• _Esplora il materiale_
1. Riscrivi la parte del testo su don Carlo compresa tra "Ritornato in Italia" e "contro il regime.", estremi inclusi, scambiando "Svizzera" con "Francia".
2. Prosegui il testo su don Carlo a partire dalla sua ultima frase.

::: Brano estratto :::

Ritornato in Italia nel 1943, don Carlo inizia il suo pietoso pellegrinaggio, attraverso le vallate alpine, alla ricerca dei familiari dei caduti per dare loro un conforto morale e materiale.
In questo stesso periodo aiuta molti partigiani e politici a fuggire in Svizzera, rischiando in prima persona la vita: lui stesso viene arrestato dalle SS con la grave accusa di spionaggio e di attività contro il regime.

A partire dal 1945 comincia a prendere forma concreta quel progetto di aiuto ai sofferenti appena abbozzato negli anni della guerra: viene nominato direttore dell’IstitutoGrandi Invalidi di Arosio e accoglie i primi orfani di guerra e i bambini mutilati. Inizia così l’opera che lo porterà a guadagnare sul campo il titolo più meritorio di “padre dei mutilatini“.

::: Materiale fornito :::

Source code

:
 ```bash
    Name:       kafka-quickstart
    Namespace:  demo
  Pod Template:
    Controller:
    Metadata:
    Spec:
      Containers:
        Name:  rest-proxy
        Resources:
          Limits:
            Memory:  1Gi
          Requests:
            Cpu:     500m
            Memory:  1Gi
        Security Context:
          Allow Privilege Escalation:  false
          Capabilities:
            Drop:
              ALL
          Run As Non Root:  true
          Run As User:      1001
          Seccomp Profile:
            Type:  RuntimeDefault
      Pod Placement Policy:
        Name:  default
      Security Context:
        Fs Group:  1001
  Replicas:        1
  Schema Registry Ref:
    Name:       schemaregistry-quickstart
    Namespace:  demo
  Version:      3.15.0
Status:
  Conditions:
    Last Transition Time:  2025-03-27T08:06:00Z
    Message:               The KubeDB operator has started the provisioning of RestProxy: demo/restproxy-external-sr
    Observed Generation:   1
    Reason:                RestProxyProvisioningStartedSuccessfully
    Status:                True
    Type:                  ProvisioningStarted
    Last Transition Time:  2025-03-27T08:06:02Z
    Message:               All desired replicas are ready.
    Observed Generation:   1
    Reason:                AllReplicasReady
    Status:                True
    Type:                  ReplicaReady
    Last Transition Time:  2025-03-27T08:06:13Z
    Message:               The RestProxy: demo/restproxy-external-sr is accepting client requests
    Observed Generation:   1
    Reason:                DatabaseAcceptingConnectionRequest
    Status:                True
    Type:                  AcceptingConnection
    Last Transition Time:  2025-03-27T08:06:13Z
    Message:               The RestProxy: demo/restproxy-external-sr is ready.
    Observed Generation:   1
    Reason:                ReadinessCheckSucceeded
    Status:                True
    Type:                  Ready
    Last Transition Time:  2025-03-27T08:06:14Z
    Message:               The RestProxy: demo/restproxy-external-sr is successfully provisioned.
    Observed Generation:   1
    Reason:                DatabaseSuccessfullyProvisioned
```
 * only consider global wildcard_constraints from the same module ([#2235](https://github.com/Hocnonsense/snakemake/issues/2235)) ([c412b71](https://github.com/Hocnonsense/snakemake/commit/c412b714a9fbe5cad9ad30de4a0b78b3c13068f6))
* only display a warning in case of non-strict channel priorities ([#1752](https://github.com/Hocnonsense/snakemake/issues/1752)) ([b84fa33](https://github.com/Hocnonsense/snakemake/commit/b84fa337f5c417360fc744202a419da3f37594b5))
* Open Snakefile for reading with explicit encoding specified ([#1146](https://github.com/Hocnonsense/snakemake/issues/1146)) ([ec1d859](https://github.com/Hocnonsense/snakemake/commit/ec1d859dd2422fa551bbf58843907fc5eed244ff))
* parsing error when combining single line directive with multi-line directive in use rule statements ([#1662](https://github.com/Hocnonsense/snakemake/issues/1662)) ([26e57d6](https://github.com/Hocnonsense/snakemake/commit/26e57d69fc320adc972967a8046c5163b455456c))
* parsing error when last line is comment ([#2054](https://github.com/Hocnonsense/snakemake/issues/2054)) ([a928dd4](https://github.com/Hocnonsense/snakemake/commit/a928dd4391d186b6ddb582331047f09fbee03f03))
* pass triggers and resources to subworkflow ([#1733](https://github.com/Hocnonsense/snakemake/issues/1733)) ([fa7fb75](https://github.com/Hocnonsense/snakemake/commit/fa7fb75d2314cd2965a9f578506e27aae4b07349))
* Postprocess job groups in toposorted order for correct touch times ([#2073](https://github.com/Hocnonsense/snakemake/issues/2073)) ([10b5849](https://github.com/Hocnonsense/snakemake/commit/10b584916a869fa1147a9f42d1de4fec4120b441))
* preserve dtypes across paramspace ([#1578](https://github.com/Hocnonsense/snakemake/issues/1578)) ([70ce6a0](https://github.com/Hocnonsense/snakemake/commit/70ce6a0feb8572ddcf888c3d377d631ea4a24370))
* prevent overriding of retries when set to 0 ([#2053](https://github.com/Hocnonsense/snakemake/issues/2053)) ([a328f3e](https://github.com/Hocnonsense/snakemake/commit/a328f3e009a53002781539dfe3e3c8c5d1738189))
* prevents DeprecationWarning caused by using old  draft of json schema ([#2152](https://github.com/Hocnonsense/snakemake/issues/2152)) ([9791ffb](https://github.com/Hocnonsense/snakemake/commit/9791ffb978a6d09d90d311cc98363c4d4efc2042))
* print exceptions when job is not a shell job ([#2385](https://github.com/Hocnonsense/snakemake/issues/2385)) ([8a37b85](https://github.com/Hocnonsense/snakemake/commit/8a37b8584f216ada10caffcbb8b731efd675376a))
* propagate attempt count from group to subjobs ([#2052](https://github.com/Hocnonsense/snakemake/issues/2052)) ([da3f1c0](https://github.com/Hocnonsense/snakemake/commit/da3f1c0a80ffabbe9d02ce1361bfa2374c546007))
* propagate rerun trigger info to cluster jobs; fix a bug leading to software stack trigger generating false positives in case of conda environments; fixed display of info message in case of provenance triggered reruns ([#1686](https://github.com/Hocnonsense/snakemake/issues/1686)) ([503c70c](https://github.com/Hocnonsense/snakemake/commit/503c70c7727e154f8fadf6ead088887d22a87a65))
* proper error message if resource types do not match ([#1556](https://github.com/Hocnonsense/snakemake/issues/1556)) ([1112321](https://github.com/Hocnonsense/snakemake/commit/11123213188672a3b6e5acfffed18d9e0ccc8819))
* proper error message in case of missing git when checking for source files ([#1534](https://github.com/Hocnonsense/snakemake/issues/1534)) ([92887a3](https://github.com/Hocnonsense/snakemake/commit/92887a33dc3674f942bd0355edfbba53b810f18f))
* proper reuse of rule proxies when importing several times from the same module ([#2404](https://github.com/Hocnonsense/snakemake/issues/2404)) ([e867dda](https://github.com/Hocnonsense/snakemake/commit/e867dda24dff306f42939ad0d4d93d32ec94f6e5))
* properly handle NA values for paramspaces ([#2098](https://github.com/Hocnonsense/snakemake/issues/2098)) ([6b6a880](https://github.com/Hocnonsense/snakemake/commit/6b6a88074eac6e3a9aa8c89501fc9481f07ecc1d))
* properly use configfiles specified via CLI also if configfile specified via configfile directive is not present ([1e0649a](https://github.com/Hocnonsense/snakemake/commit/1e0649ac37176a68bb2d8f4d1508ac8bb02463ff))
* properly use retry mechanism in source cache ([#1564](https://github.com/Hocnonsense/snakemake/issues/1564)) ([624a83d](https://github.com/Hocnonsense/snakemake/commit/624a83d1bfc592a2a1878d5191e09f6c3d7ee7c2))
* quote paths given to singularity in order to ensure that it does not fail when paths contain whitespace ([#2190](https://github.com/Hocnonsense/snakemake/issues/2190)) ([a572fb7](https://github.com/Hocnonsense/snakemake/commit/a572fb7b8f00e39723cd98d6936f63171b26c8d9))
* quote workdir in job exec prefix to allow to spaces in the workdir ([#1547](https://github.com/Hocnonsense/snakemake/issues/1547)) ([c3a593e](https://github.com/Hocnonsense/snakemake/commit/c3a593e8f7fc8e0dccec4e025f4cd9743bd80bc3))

:::

• _Esercizi svolti_
1.
Ritornato in Italia nel 1943, don Carlo inizia il suo pietoso pellegrinaggio, attraverso le vallate alpine, alla ricerca dei familiari dei caduti per dare loro un conforto morale e materiale.
In questo stesso periodo aiuta molti partigiani e politici a fuggire in Francia, rischiando in prima persona la vita: lui stesso viene arrestato dalle SS con la grave accusa di spionaggio e di attività contro il regime.

2.
Ben presto la struttura di Arosio si rivelerà insufficiente ad accogliere i piccoli ospiti le cui richieste di ammissione arrivano da tutta Italia; ma, quando la necessità si fa impellente, ecco intervenire la Provvidenza. Nel 1947, gli viene concessa in affitto, a una cifra simbolica, una grande casa a Cassano Magnago, nel varesotto.

Nel 1949 l’Opera di don Gnocchi ottiene un primo riconoscimento ufficiale: la “Federazione Pro Infanzia Mutilata“, da lui fondata l’anno prima per meglio coordinare gli interventi assistenziali nei confronti delle piccole vittime della guerra, viene riconosciuta ufficialmente con Decreto del Presidente della Repubblica.

Nello stesso anno, il Capo del Governo, Alcide De Gasperi, promuove don Carlo consulente della Presidenza del Consiglio per il problema dei mutilatini di guerra. Da questo momento uno dopo l’altro, aprono nuovi collegi: Parma (1949), Pessano (1949), Torino (1950), Inverigo (1950), Roma (1950), Salerno (1950), Pozzolatico (1951).

Nel 1951 la Federazione Pro Infanzia Mutilata viene sciolta e tutti i beni e le attività vengono attribuiti al nuovo soggetto giuridico creato da don Gnocchi: la Fondazione Pro Juventute,riconosciuta con Decreto del Presidente della Repubblica l’11 febbraio 1952.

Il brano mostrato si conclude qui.